Understanding Mortgage Rates in 2026: What Actually Determines Your Rate

May 5, 2026·7 min read·SeeRew Editorial

Mortgage rates on the news are headline 30-year averages. Your actual rate depends on credit score, loan type, down payment, and property type. Here's how the math works.

The advertised rate is not your rate

When you see "30-year fixed at 6.875%" on Bankrate or the evening news, that's the rate for an idealized borrower: 760+ credit score, 20% down, primary residence, single-family home, loan size under the conforming limit (~$766,550 in 2026). If any of those assumptions doesn't match you, your rate adjusts.

The factors that raise your rate (loan-level price adjustments)

Fannie Mae and Freddie Mac publish pricing grids — "loan-level price adjustments" (LLPAs) — that translate borrower characteristics into rate add-ons. Key factors:

  • Credit score: Below 740? Add 0.25%. Below 720? Another 0.25–0.5%. Below 680? Significant premium.
  • LTV (loan-to-value): Less than 20% down adds cost. 10% down vs. 20% down can add 0.25–0.5% depending on credit score.
  • Property type: Condos add 0.75%. Investment properties add 2–3% or require different loan programs entirely.
  • Loan size: Jumbo loans (above conforming limit) are priced separately by each lender and often carry a premium.
  • Cash-out refinance: Higher than purchase or rate-term refinance.

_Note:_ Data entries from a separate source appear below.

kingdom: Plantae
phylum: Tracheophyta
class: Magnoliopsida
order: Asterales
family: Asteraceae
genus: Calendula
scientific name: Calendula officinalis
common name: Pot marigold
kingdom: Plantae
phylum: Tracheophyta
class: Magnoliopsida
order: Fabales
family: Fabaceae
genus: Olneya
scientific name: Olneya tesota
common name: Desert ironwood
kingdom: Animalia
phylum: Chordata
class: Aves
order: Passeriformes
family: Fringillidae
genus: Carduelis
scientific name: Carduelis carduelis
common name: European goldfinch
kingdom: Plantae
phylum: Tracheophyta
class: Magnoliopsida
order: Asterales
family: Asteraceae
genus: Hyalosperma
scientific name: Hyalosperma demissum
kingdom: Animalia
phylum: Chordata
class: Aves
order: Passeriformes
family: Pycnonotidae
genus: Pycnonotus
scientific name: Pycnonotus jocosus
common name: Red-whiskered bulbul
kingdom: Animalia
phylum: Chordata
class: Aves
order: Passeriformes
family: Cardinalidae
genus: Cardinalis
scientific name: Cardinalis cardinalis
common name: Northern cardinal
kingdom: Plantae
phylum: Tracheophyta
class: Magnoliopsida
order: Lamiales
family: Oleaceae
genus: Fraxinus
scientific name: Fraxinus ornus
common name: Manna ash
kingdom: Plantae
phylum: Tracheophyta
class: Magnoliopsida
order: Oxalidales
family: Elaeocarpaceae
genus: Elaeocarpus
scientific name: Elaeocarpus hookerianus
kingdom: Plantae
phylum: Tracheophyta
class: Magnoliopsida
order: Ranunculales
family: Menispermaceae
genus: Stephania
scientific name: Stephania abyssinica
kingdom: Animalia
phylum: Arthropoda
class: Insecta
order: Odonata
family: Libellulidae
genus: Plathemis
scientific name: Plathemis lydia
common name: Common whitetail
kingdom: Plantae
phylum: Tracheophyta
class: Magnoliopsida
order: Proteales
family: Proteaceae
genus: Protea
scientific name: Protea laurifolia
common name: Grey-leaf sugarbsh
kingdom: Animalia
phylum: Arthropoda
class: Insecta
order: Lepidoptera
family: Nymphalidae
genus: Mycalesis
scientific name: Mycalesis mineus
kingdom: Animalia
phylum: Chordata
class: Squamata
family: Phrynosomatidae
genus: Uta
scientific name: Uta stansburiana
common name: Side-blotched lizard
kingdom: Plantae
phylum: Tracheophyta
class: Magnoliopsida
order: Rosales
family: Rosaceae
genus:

How to actually compare lenders

Don't compare advertised rates — compare Loan Estimates. When you apply with multiple lenders (within a 45-day window, which triggers only one credit inquiry under FICO scoring rules), each must give you a Loan Estimate within 3 business days. The Loan Estimate includes: rate, APR, closing costs, and total interest paid over the loan term. Compare APR — it includes fees and is a more honest comparison than rate alone.

Points and the rate buydown math

One discount point = 1% of loan amount paid upfront to permanently lower the rate by approximately 0.25%. On a $440,000 loan, one point = $4,400 to save 0.25% = ~$61/mo. Break-even: 72 months (6 years). If you'll keep the loan for 10+ years, buying points makes sense. If you expect to refinance or sell in 3–5 years, generally don't buy points.

The rate lock decision

Once you're under contract, lock as soon as you have a closing date you're confident in. Standard lock periods are 30–45 days. Longer locks cost more (typically 0.125–0.25% per additional 15 days). If rates fall after you lock, ask about a float-down option — some lenders offer it for a fee.